Shariah is another word for Islamic law and last year more than two dozen states (that would be half the states in our great country) considered measures to restrict judges from consulting Shariah, or foreign and religious laws more generally. Remember that? Statutes have been enacted in three states. Voters in Oklahoma overwhelming approved a constitutional amendment last November that bans the use of Islamic law in court.
Where is this coming from? The New York Times writes, " is the product of an orchestrated drive that began five years ago in Crown Heights, Brooklyn, in the office of a little known lawyer, David Yerushalmi, a 56-year old Hasidic Jew with a history of controversial statements about race, immigration and Islam. Despite his lack of formal training in Islamic law, Mr. Yerushalmi has come to exercise a striking influence over American public discourse about Shariah."
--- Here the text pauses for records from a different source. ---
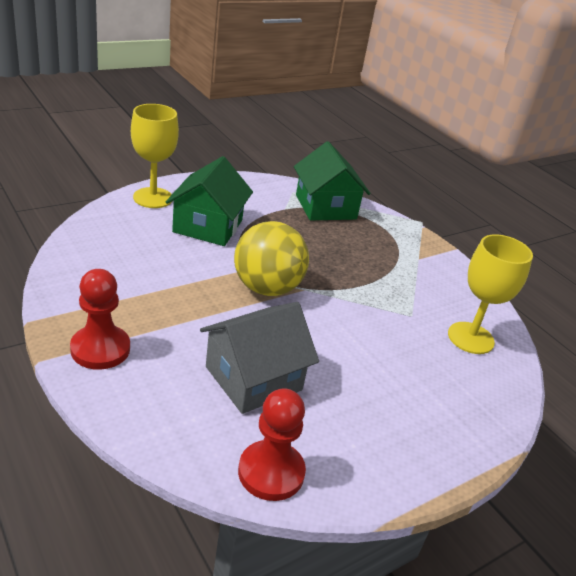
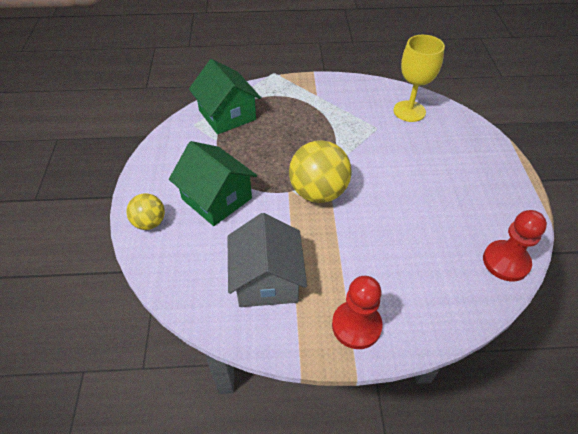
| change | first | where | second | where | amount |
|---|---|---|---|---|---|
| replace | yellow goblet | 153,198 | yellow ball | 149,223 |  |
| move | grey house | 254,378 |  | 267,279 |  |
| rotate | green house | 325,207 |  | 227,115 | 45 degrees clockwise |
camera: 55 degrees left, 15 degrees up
Imagine that. Do you wonder why? Once again, the answer to this spread of misinformation is that "Mr. Yerushalmi has the support of a cadre of conservative public-policy institutes and former military and intelligence officials."
It is chilling to think that there are think tanks promoting Shariah as the greatest threat to American freedom since the Cold War.
I suspect that the point of all this misinformation and the funding of folks like Mr. Yerushalmi is so that ordinary folks will focus on Muslims as 'the other'. Ramp up fear about 'the other' who are living in our very midst, for heaven's sake. Those think tanks and Mr. Yerushalmi will have done wonders for taking our minds off the lack of jobs, the inability to pay the mortgage, the loss of collective bargaining rights of unions, the dumbing down of public education, the deteriorating condition of our bridges and highways.
Never mind real issues.
Read The New York Times story and keep in mind that more than two states have elected officials who believe that Shariah is a political and legal system that seeks world domination.
Mr. Yerushalmi, does your wife believe all of your garbage?

I'll take CAIR's word that American Muslims are interested in civil rights and mutual understanding. How about friendship too? Thank you, Tarek Hussien, for introducing me to CAIR.